The beauty now with modern HIV care is that so many papers have been published linking specific mutations found in the HIV genome with drug-resistance. We can say with a large degree of accuracy, that if a virus contains mutation X it will be resistant to drug B. Some tests still rely on actually trying to grow a patient's virus in the presence of various drugs (after all, we can't yet know ALL the possible resistance mutations and combinations!) but genotype testing, as it's called, is extremely useful.

And this is an important point missed by the dissidents (no doubt because, as this AME thread shows, many of them simply don't understand the fundamentals). If HIV were a crock-of-shit, if the drugs really weren't attacking it, if the drugs weren't shutting down viral replication, how on earth do they explain the rise of specific mutations in response to exposure to a drug that are associated with improved viral replication in culture, AND as judged by viral load and CD4 count in real living people. The model is its own control - the scientists are not speculating that the virus is mutating around the drugs, they are seeing it with consistent, reproducible, predictable changes in the genetic code of the virus associated with real laboratory and clinical data. Genetic changes are inherently random - any kind of pattern is meaningful.

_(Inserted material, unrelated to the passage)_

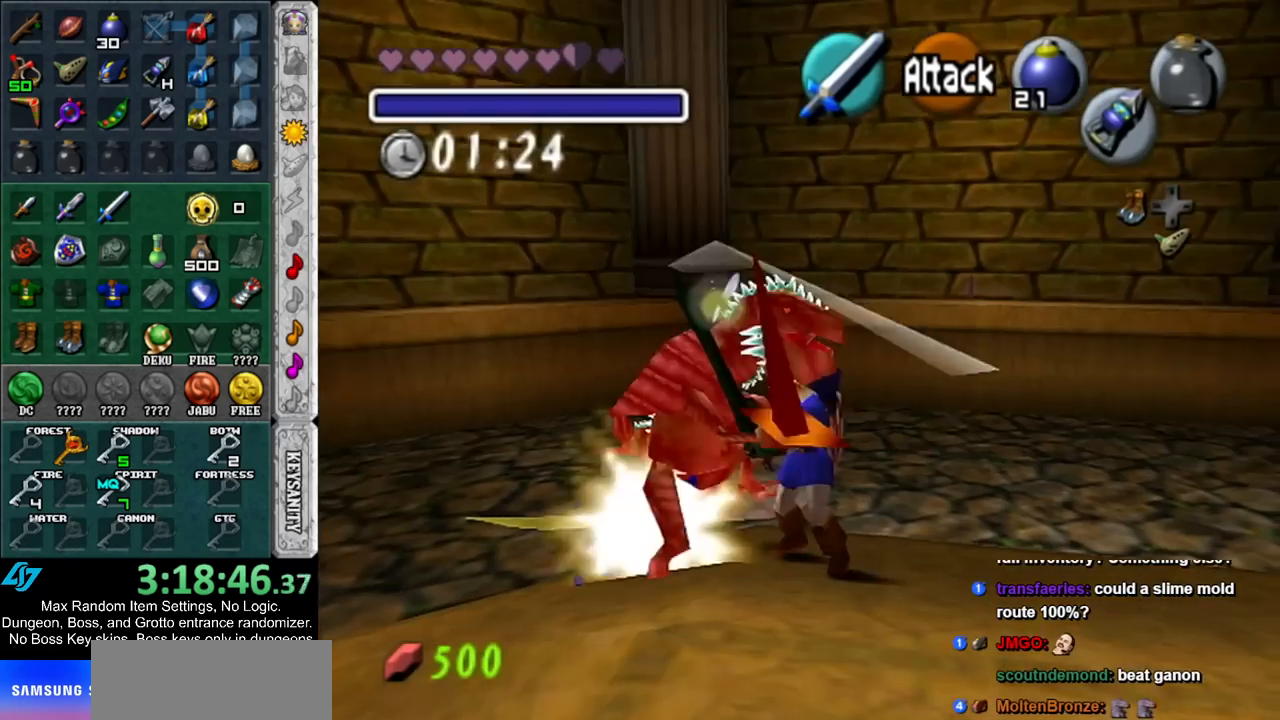
{"buttons": [], "left_stick": "right", "right_stick": "center", "events": []}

And this is the basis behind this new test the thread was kicked off by. If you look using sensitive techniques for drug-resistance genetic sequences, you will find even the rare viruses in the population that are, by luck, rolling sixes. You can therefore save the effort of killing off the non-resistant strains only to have the resistant ones pop up - you can select a different set of drugs that will attack all of them.

So, that is how a virus can acquire drug resistance, how you can test for it, and why it's meaningful in the case of HIV. It's also, incidentally, one part of the irrefutable science proving that HIV causes AIDS.